**Exercise passage:**
Newsgroups: comp.ai.neural-nets
Path: cantaloupe.srv.cs.cmu.edu!das-news2.harvard.edu!news2.near.net!howland.reston.ans.net!news.sprintlink.net!redstone.interpath.net!sas!mozart.unx.sas.com!saswss
From: saswss@hotellng.unx.sas.com (Warren Sarle)
Subject: Re: Question:  Training data with unknown values.
Originator: saswss@hotellng.unx.sas.com
Sender: news@unx.sas.com (Noter of Newsworthy Events)
Message-ID: <D2xoM2.n4q@unx.sas.com>
Date: Tue, 24 Jan 1995 23:44:26 GMT
References: <3fgvqj$a5c@canopus.cc.umanitoba.ca> <3g3juk$9uc@aplcomm.jhuapl.edu>
Nntp-Posting-Host: hotellng.unx.sas.com
Organization: SAS Institute Inc.
Lines: 30


In article <3g3juk$9uc@aplcomm.jhuapl.edu>, randy@aplcorejhuapl.edu (Randall C. Poe) writes:
|> In article <3fgvqj$a5c@canopus.cc.umanitoba.ca>, umengbr0@cc.umanitoba.ca (Jonathan Thomas Engbrecht) writes:
|> |> I am working on a backprop NN where lines of input are being added twice daily.
|> |> Problem...  occasionally an input may be missing from the incoming data.  The software
|> |> (Brainmaker Professional) that I am using has no built in method of dealing with
|> |> missing data and with 200+ inputs it seems a shame to discard all of the incoming
|> |> information just because one is missing.  Although it may be possible to make a "best
|> |> guess" at the missing value, it seems to me there should be an easier way to do this.
|> |>
|>
|> Suggestion:  Assign a random value.

That would work for missing inputs if you make several copies of each
traning case that has missing inputs and assign different random
values (sampled from the distribution of the input variable) to each
case. If you made c copies of a case, then you would also need to
down-weight each copy by giving it a weight of 1/c instead of 1.
Instead of sampling randomly, you could select values systematically,
perhaps quantiles of the input distribution.

If you have missing target values, you should just omit those
particular values from training; there is no need to omit the entire
case unless all of the targets are missing.

-- 

Warren S. Sarle       SAS Institute Inc.   The opinions expressed here
saswss@unx.sas.com    SAS Campus Drive     are mine and not necessarily
(919) 677-8000        Cary, NC 27513, USA  those of SAS Institute.

**What you should do:**
Transcribe the stretch of the newsgroup post on missing training values from "Originator: saswss@hotellng.unx.sas.com" through "Organization: SAS Institute Inc.". The data that follows was taken from a separate source.

**Source data:**
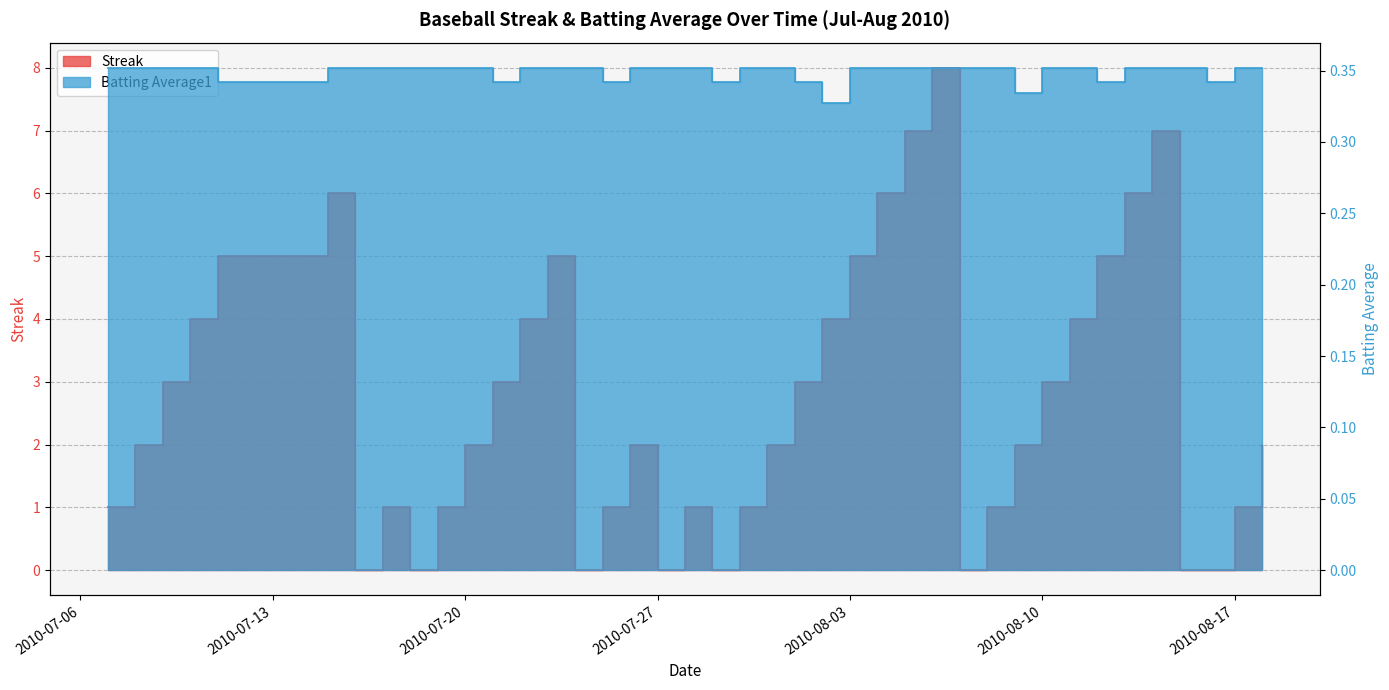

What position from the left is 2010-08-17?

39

==

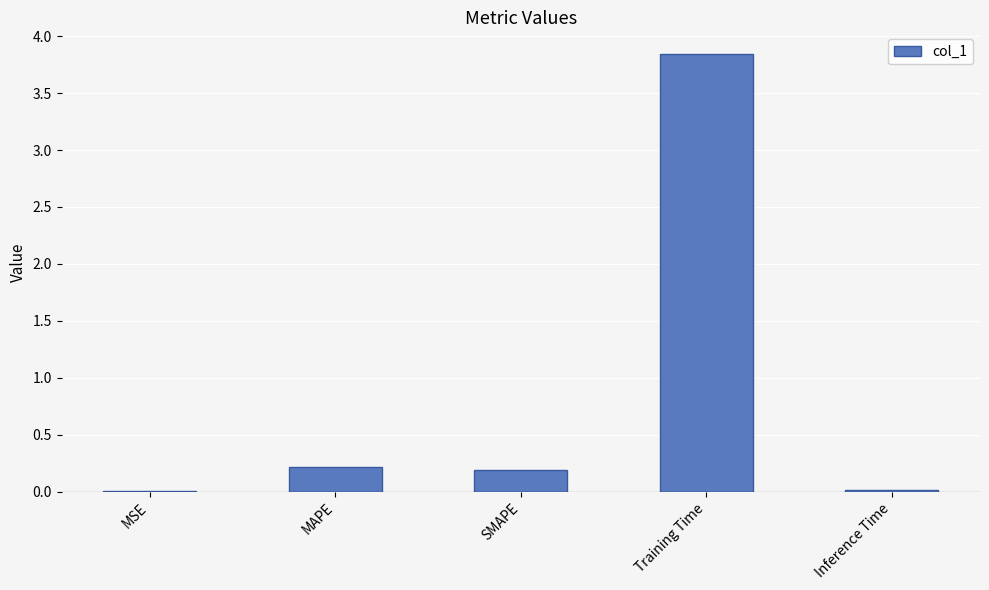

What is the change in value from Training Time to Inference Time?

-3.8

**Written answer:**
Originator: saswss@hotellng.unx.sas.com
Sender: news@unx.sas.com (Noter of Newsworthy Events)
Message-ID: <D2xoM2.n4q@unx.sas.com>
Date: Tue, 24 Jan 1995 23:44:26 GMT
References: <3fgvqj$a5c@canopus.cc.umanitoba.ca> <3g3juk$9uc@aplcomm.jhuapl.edu>
Nntp-Posting-Host: hotellng.unx.sas.com
Organization: SAS Institute Inc.